Virgin Australia has recently announced flight cuts and fare increases, joining Qantas amidst rapidly rising fuel costs. This trend reflects the significant impact of escalating fuel prices, which are dramatically affecting the operational expenses of Australian airlines.
The airline has projected an additional financial burden of between $30 million and $40 million for the latter half of the 2025-2026 financial year due to fuel expenses. Consequently, Virgin Australia plans to reduce its domestic flight capacity by 1% over the upcoming three months, while aiming to boost revenue per seat from 3-4% to 5%.
The volatility in jet fuel prices has been particularly concerning, with expenses more than doubling since late February 2026. In response, Virgin intends to utilise hedging strategies to manage these fluctuations, while also implementing fare increases and adjusting flight capacities as necessary.
Qantas has simultaneously reduced its domestic capacity by 5%, anticipating fuel costs between $3.1 billion and $3.3 billion for the second half of the financial year. The airline indicated that soaring refinery costs, which rose from $20 to $120 per barrel of crude oil, would result in a financial hit of approximately $500 million to $800 million.

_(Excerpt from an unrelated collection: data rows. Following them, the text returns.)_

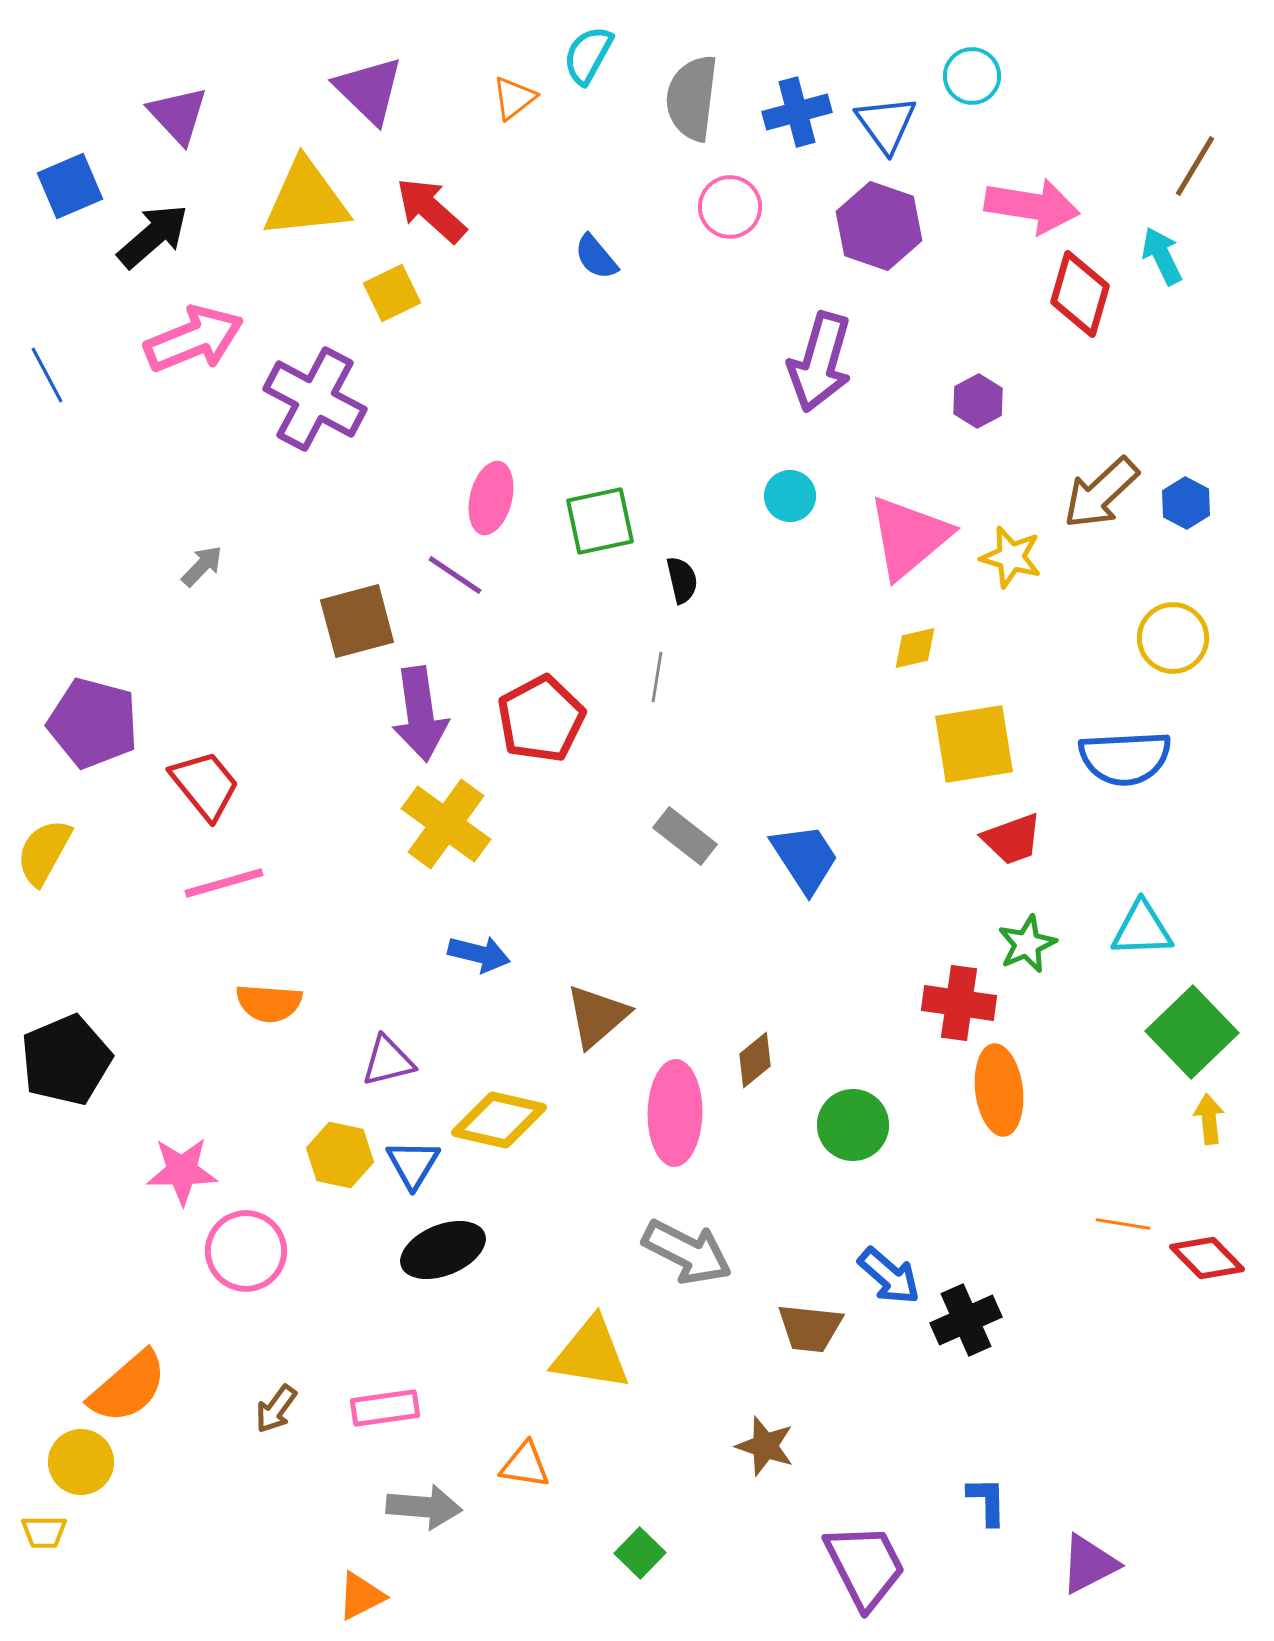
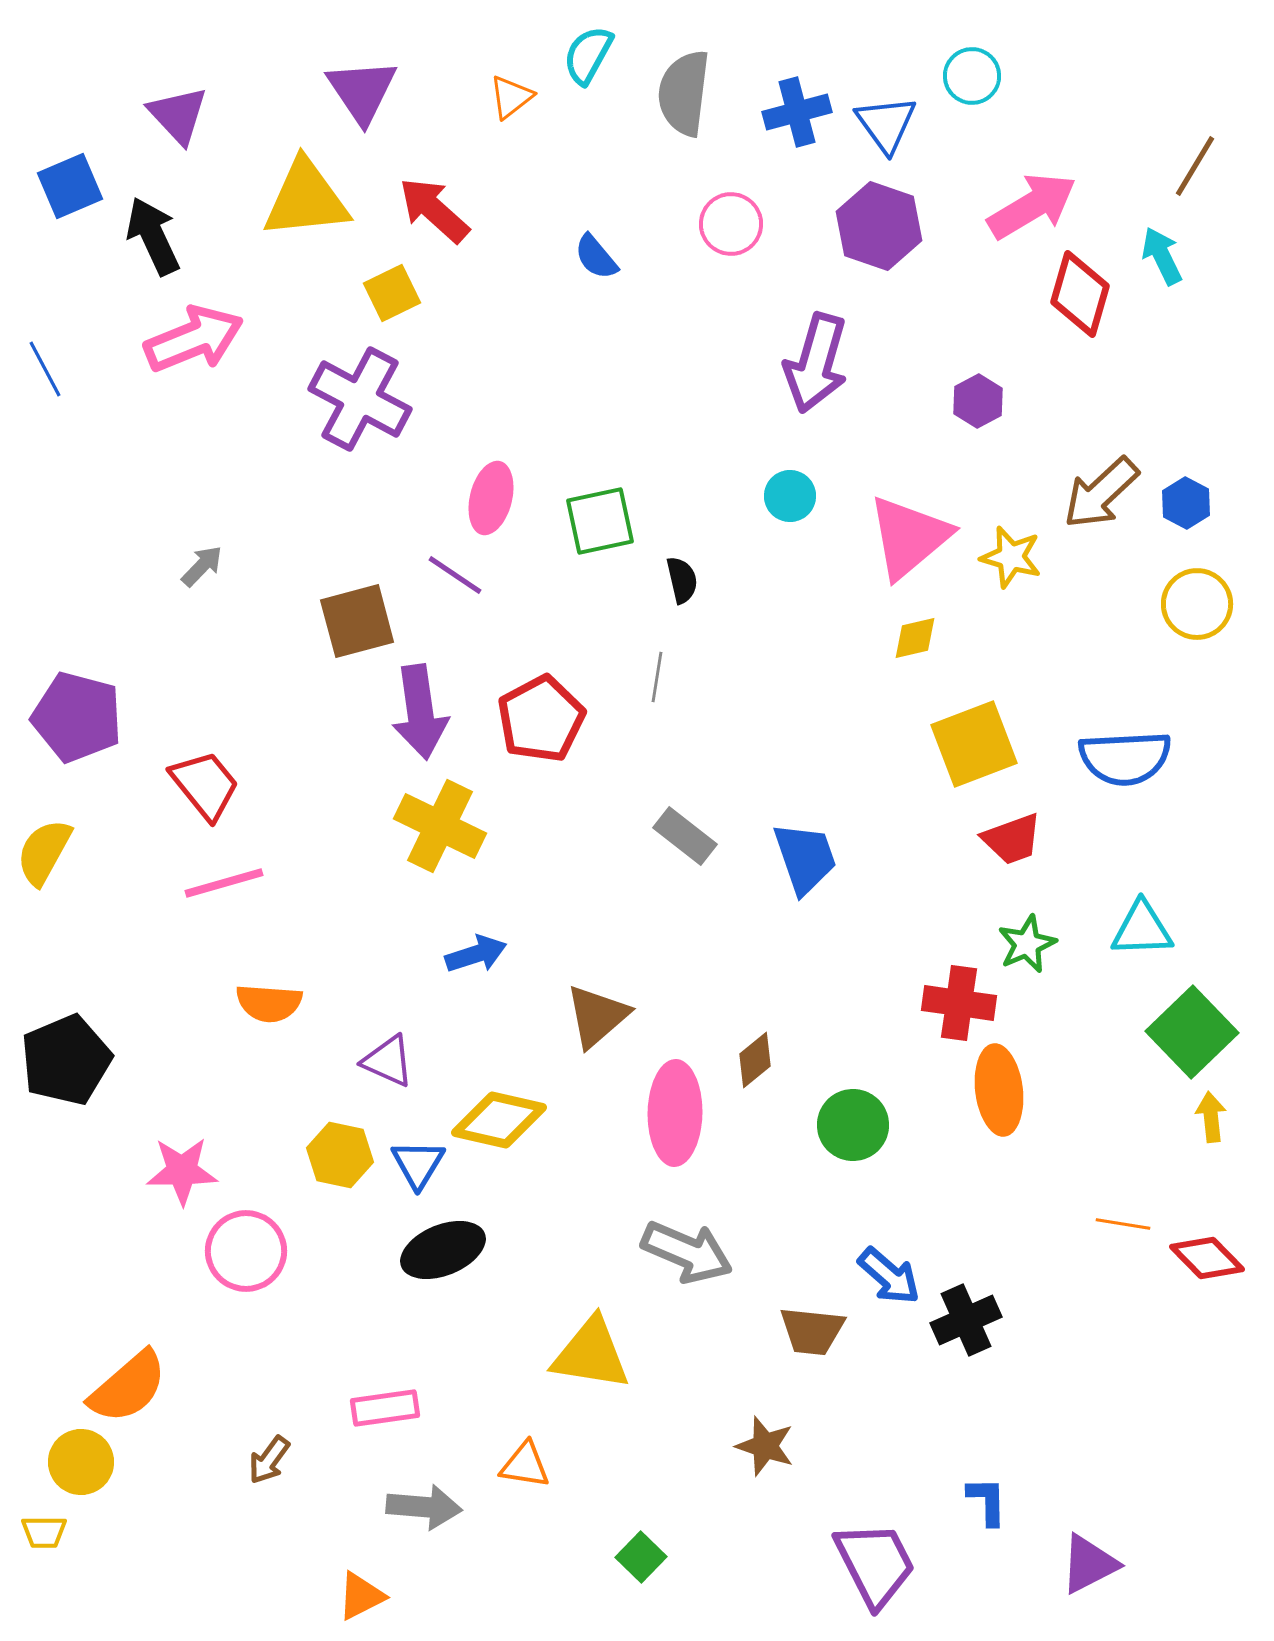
purple triangle at (369, 90): moved 7 px left, 1 px down; rotated 12 degrees clockwise
orange triangle at (514, 98): moved 3 px left, 1 px up
gray semicircle at (692, 98): moved 8 px left, 5 px up
pink arrow at (1032, 206): rotated 40 degrees counterclockwise
pink circle at (730, 207): moved 1 px right, 17 px down
red arrow at (431, 210): moved 3 px right
black arrow at (153, 236): rotated 74 degrees counterclockwise
purple arrow at (820, 362): moved 4 px left, 1 px down
blue line at (47, 375): moved 2 px left, 6 px up
purple cross at (315, 399): moved 45 px right
yellow circle at (1173, 638): moved 24 px right, 34 px up
yellow diamond at (915, 648): moved 10 px up
purple arrow at (420, 714): moved 2 px up
purple pentagon at (93, 723): moved 16 px left, 6 px up
yellow square at (974, 744): rotated 12 degrees counterclockwise
yellow cross at (446, 824): moved 6 px left, 2 px down; rotated 10 degrees counterclockwise
blue trapezoid at (805, 858): rotated 14 degrees clockwise
blue arrow at (479, 954): moved 3 px left; rotated 32 degrees counterclockwise
purple triangle at (388, 1061): rotated 38 degrees clockwise
yellow arrow at (1209, 1119): moved 2 px right, 2 px up
blue triangle at (413, 1164): moved 5 px right
gray arrow at (687, 1252): rotated 4 degrees counterclockwise
brown trapezoid at (810, 1328): moved 2 px right, 3 px down
brown arrow at (276, 1409): moved 7 px left, 51 px down
green square at (640, 1553): moved 1 px right, 4 px down
purple trapezoid at (865, 1566): moved 10 px right, 2 px up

To address these challenges, Qantas has reassured stakeholders that it is actively collaborating with both the government and jet fuel suppliers, who maintain confidence in future fuel supplies through April and May. The airline is closely monitoring the evolving global fuel supply situation, particularly in light of ongoing uncertainties stemming from international conflicts.
A recent report from Morningstar DBRS highlights that Australian airlines are particularly vulnerable to these developments. Analysts note that airlines employing robust fuel hedging strategies may fare better initially; however, any prolonged global fuel shortages could leave many carriers exposed. The ongoing conflict in the Middle East, coupled with export limitations from major suppliers like China, raises the potential for significant physical jet fuel shortages, particularly affecting airlines reliant on these imports.
In summary, with fuel costs soaring and international supply chains facing disruptions, Virgin Australia and Qantas are adapting by cutting flights and raising ticket prices to manage financial strain. The current climate necessitates cautious navigation of the volatile fuel market for airlines in Australia and beyond.